→ WHAT YOU NEED TO DO:
Pull every line containing "Crooked" from the entries.

→ Collected data:

· · · ·

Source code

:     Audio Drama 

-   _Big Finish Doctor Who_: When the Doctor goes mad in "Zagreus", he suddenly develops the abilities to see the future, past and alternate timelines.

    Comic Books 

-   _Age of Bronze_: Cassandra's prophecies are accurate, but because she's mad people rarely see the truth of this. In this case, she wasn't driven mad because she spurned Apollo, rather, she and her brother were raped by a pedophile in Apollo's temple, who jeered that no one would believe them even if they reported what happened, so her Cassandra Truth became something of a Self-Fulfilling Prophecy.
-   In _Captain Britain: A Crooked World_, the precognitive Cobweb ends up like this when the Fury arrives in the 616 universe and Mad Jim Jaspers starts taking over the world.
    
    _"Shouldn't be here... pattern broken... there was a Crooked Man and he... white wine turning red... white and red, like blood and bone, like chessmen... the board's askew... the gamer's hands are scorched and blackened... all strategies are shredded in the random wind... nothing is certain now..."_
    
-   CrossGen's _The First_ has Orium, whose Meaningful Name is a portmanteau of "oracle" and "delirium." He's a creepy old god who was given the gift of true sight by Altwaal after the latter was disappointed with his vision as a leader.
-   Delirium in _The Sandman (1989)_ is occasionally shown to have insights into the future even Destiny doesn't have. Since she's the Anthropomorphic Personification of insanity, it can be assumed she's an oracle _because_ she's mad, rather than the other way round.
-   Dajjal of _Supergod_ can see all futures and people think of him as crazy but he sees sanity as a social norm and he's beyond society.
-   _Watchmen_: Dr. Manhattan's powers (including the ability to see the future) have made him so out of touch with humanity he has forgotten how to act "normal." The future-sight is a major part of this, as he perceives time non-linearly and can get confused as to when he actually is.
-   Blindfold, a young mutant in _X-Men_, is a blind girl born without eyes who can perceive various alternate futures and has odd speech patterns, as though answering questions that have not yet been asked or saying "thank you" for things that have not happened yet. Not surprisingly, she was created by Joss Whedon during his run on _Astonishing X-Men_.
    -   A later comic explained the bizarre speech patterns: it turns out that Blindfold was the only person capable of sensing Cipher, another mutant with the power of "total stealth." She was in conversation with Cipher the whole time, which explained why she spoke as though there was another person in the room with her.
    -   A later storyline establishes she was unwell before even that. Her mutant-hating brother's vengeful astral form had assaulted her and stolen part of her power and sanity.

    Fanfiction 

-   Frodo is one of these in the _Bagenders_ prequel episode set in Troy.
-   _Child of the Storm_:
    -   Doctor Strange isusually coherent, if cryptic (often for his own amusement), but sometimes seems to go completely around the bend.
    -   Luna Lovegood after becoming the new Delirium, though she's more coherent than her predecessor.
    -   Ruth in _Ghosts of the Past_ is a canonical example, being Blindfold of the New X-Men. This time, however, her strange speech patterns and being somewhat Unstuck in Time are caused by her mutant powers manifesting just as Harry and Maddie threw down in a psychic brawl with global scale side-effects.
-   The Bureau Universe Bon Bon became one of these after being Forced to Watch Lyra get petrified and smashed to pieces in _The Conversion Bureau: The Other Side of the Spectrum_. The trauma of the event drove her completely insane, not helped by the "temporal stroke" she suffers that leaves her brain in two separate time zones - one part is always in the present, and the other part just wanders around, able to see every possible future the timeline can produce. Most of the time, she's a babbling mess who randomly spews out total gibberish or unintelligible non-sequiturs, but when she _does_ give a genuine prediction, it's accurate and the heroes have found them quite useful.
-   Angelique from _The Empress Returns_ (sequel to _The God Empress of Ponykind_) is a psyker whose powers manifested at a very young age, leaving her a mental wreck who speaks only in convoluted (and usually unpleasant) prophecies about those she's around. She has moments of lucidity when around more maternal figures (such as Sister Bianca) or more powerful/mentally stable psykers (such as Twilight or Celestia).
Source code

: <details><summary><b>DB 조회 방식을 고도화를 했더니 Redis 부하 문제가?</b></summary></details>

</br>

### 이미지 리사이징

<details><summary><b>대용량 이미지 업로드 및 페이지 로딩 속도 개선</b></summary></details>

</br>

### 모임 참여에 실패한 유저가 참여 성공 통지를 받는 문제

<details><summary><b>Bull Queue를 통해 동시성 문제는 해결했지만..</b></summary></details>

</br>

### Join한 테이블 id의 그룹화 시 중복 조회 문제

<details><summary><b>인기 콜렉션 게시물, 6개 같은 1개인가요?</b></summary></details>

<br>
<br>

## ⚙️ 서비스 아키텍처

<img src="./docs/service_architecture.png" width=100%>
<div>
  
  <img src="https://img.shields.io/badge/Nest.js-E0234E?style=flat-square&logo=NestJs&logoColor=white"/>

· · · ·

→ RESULT:
-   In _Captain Britain: A Crooked World_, the precognitive Cobweb ends up like this when the Fury arrives in the 616 universe and Mad Jim Jaspers starts taking over the world.
    _"Shouldn't be here... pattern broken... there was a Crooked Man and he... white wine turning red... white and red, like blood and bone, like chessmen... the board's askew... the gamer's hands are scorched and blackened... all strategies are shredded in the random wind... nothing is certain now..."_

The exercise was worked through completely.